- The Washington Times - Thursday, June 9, 2011


Their high-profile positions give them access to gifts and services not available to everyone else. They know they’re not supposed to accept the extra benefits, but they do so anyway, often bringing shame to their institutions when caught. Despite numerous examples of prohibited perks leading to a downfall, the cycle continues, with new reports surfacing on a regular basis.

No, not quarterbacks and point guards in college dorms, but politicians and CEOs in halls of power.

Paul Magliocchetti, head of a powerful lobbying firm on Capitol Hill, pleaded guilty last fall to campaign-finance fraud. Tom DeLay, the former House majority leader, was convicted in November of illegal contributions and money laundering. Jack Johnson, former Prince George’s County Executive, pleaded guilty last month to accepting bribes. And in my home state, New York, the scandal-scarred Legislature is crafting a bill to address an unprecedented string of corruption and ethics cases.

When adults are willing to risk criminal charges and jail time for hundreds and thousands of dollars, we shouldn’t be surprised when teens and 20-somethings risk their collegiate eligibility for tattoos, autographs and sweet deals on a car.

The same day that Ohio State quarterback Terrelle Pryor announced he was skipping his senior season, the newlywed wife of Colt McCoy — another former star quarterback — said many University of Texas players didn’t have the strength to resist impermissible contact with agents and boosters.

“I saw so many of his teammates who didn’t have that self-control to say ‘No’ to somebody,” Rachel McCoy said Wednesday on Colin Cowherd’s radio show. “It’s hard when it’s an adult you respect, and you think will know right from wrong.”

That prompted a statement from athletic director DeLoss Dodds: “We take compliance very seriously at Texas,” he said. “We have procedures in place that enable our coaches, student-athletes and administrators to make the right choices. We are performing our due diligence as always to make certain there are no outstanding compliance issues.”

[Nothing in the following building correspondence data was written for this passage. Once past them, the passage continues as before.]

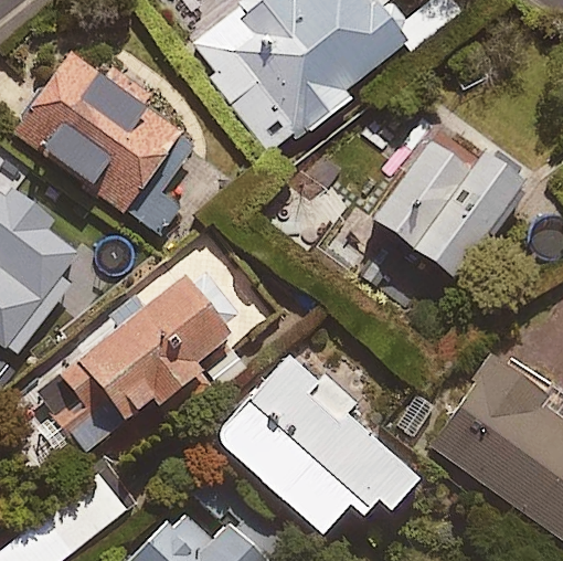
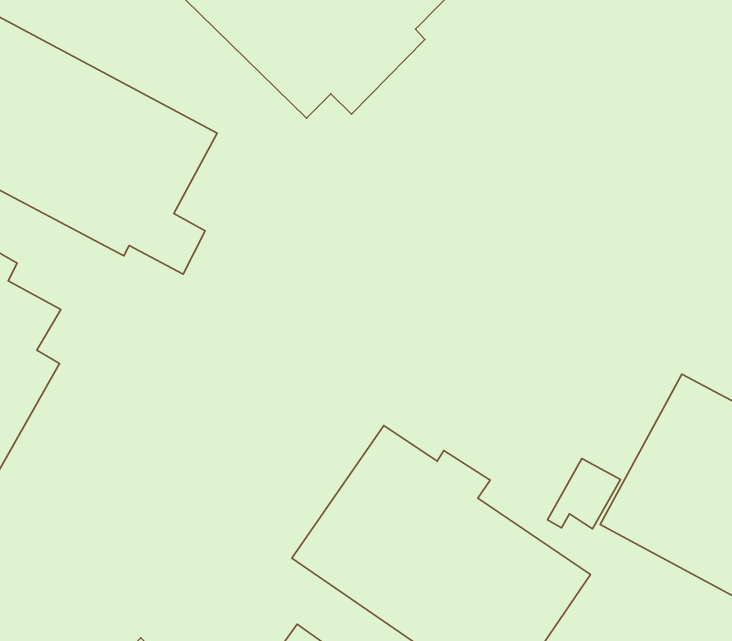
building: [370,127,524,276] -> none
building: [35,268,234,457] -> none

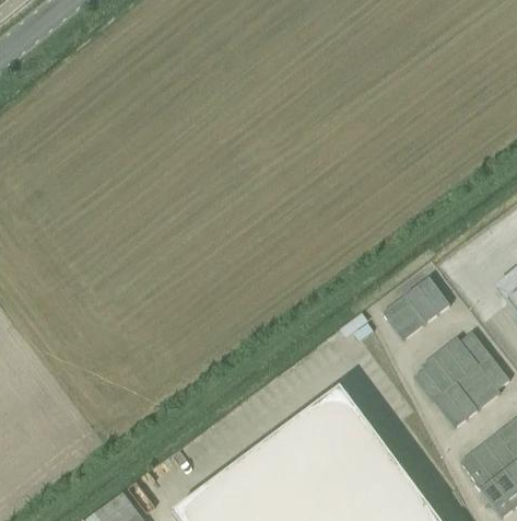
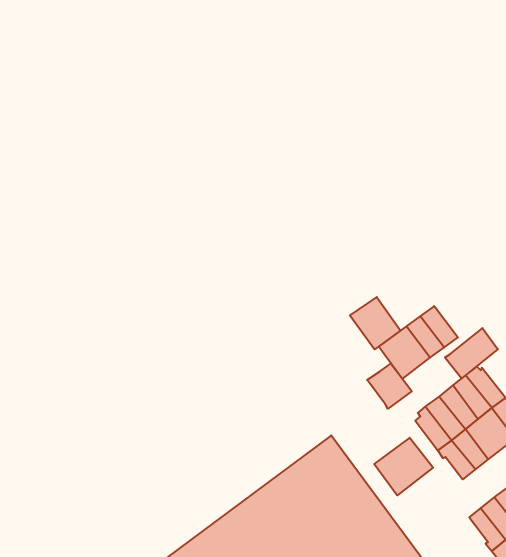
building: none -> [350,297,400,349]
building: none -> [445,328,498,378]
building: none -> [367,363,412,409]
building: none -> [374,438,433,495]

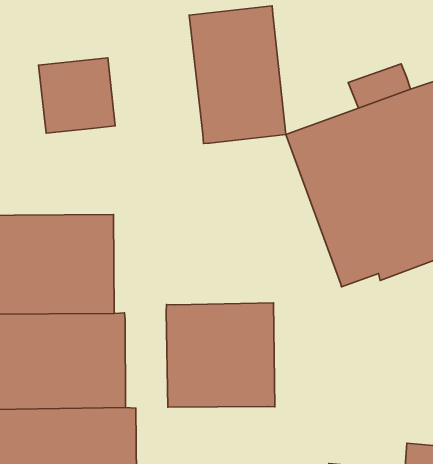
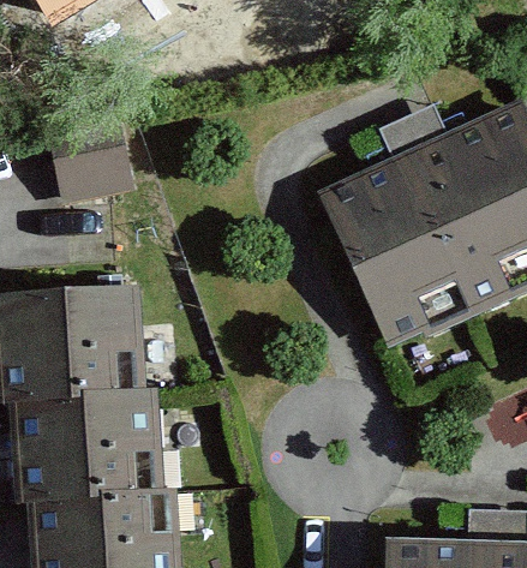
building: [189,6,286,143] -> none
building: [166,303,275,407] -> none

But infractions can occur based on something as minor as free dinners, which Rachel McCoy said are offered routinely from Texans who “are just being friendly and don’t mean anything by it at all.” And we’re not talking about fine dining on linen tablecloths. “Texas is very strict about making it clear to all their players that you take absolutely nothing,” she said. “I don’t care if it’s a hot dog or a soda — that’s just the regular stuff.”

Look, I’m on record as being opposed to paying college athletes outright, unless it’s a form of work-study available to non-athletes, too. But I refuse to join the masses who demonize college athletes who accept extra benefits, especially trifles.

While an NCAA report last summer showed that just 14 of the 120 Football Bowl Subdivision schools made money from campus athletics in the 2009 fiscal year, places like Texas and Ohio State are among the select group turning huge profits. With all that money passing under their noses — through multimillion-dollar facilities, burgeoning apparel sales, exorbitant coaching salaries and pervasive sponsorship deals - some players always will believe they’re being shortchanged in getting “only” a scholarship (plus room, board, travel, training and equipment).

And among those who believe the deal is lopsided, some will always accept the freebies and assorted goodies available to them. Just like the grown-up politicians and CEOs who breach ethics and criminal laws, these student-athletes believe they’re entitled to extras. Their coaches and administrators are powerless to stop them.

“Anything that any player goes and gets is all based on him and who he meets in the community,” former Ohio State tailback Maurice Clarett said Wednesday on The Dan Patrick Show. “The coaches and the university have no control over what the young guy’s doing.”

We understand how power can go to the head of executives and elected officials. But think about teenage athletes who have been lauded, spoiled and pampered since grade school. Everyone wants to be their friend, do favors, give gifts and tell them they’re wonderful. Grown men gush like schoolgirls over them.

At such a young, impressionable age, it’s a wonder that more student-athletes don’t run afoul of the NCAA’s stringent regulations. It’s not like they’d risk serving jail time.

Which makes the NCAA rule-breakers a lot smarter than, say, Paul Magliocchetti, Tom DeLay and Jack Johnson.